Серёга стоял неподвижно, его лицо было напряжённо-внимательным. Он сканировал обстановку, как радар. Петька видел, как его глаза бегают от колонны к бегущим солдатам, к воротам, снова к колонне. Это была не тревога, а профессиональная оценка изменения режима.
И тогда Серёга принял решение. Один из солдат, молодой, рыжеватый парень, промчался мимо них, явно стремясь догнать уезжающие грузовики. Серёга сделал один быстрый, длинный шаг в сторону и ловко, но жёстко ухватил его за плечо, за шинель, отдёрнув к себе.
— Эй! Куда ломишься? Что происходит? — голос Серёги был негромким, но таким, что перекрывал шум и заставлял остановиться.
Солдат, по имени, кажется, Стёпка, вырвался было, но, узнав Серёгу (его знали многие в лагере), затормозил.
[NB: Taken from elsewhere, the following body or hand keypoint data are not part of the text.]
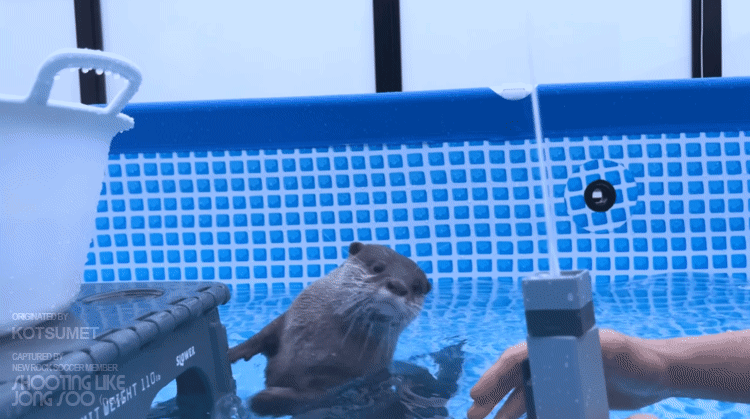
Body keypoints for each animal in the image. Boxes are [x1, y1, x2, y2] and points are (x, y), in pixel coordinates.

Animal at [227, 242, 432, 417]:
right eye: (378, 267)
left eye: (416, 286)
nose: (398, 286)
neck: (316, 344)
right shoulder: (288, 321)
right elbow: (261, 336)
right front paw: (232, 353)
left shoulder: (351, 378)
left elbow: (316, 397)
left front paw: (261, 399)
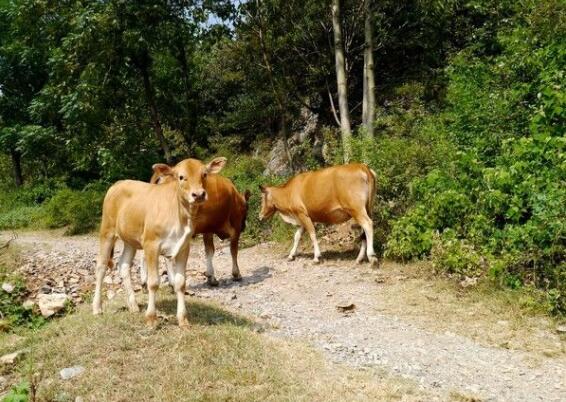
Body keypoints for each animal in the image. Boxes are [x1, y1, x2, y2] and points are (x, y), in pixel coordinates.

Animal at [92, 155, 227, 328]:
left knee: (124, 265)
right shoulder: (151, 245)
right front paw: (151, 318)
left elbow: (180, 283)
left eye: (204, 174)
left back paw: (133, 305)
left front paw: (183, 319)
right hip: (107, 231)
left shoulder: (184, 247)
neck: (179, 217)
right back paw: (97, 308)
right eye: (181, 177)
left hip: (130, 239)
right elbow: (153, 282)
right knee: (101, 267)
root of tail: (119, 183)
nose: (198, 194)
Он тяжело дышал, пар клубился изо рта.
— Серёга… Отпусти, бегу! — попытался он вывернуться.
— Сначала скажи. Потом побежишь. Что за цирк? — Серёга не отпускал, его хватка была железной.
Стёпка, поняв, что не отделается, выдохнул и затараторил, понизив голос:
— Гости. Свои. Патрульная «бронька» на внешнем кольце обнаружила разведроту. Наших. С юго-востока, рядом с границей Эквестрии, что ли. Они по рации запросили дозаправку и пополнение припасов. Едут с задания, говорят. Командование пропустило. Вот их и везут на площадку у складов ГСМ.
— Разведрота? — переспросил Серёга, его брови поползли ещё выше. — Какая ещё разведрота?
— А хрен их знает! — Стёпка беспокойно оглянулся на удаляющуюся колонну. — Говорят, поручик у них — старый знакомый нашего Мракова. Одно училище заканчивали, вместе воевали где-то. Поручик Мраков, когда узнал, аж… ну, не обрадовался, но засуетился. Приказал срочно привести в порядок его домик, встретить гостей по-офицерски. Я вот как раз бегу к дому поручика, чтобы сказать дневальному, чтоб самовар ставил и комнату гостевую готовил. А то у нас там сейчас склад старых карт…
Он снова попытался рвануться, но Серёга лишь сильнее сжал пальцы.
— Погоди. А почему такая суета на постах? Свистки, беготня?
— А, это… — Стёпка махнул свободной рукой. — Часть патрульных с периметра сняли. Для усиления внешнего кольца, пока гости тут. Чтоб, мало ли, какие местные не понабежали на шум моторов. И внутри порядок навести, чтоб ничего лишнего на глаза не попало. Ты же понимаешь.
Серёга понимал. «Ничего лишнего» — это означало убрать с видных мест особо изувеченных пленных, прикрыть или вовсе загнать в бараки свежие партии, заставить алмазных псов вести себя тише. Показать гостям образцовый лагерь, а не ту бойню, которой он был на самом деле.
— И кто этот поручик? Имя? — спросил Серёга, наконец ослабляя хватку.
— Орлов, кажется. Алексей Орлов. Вроде так. Ну всё, Серёг, отпусти, а то протуплю!
Серёга отпустил. Стёпка, как ошпаренный, рванул дальше, к аккуратному деревянному домику с замерзшими окнами, где жил поручик Мраков.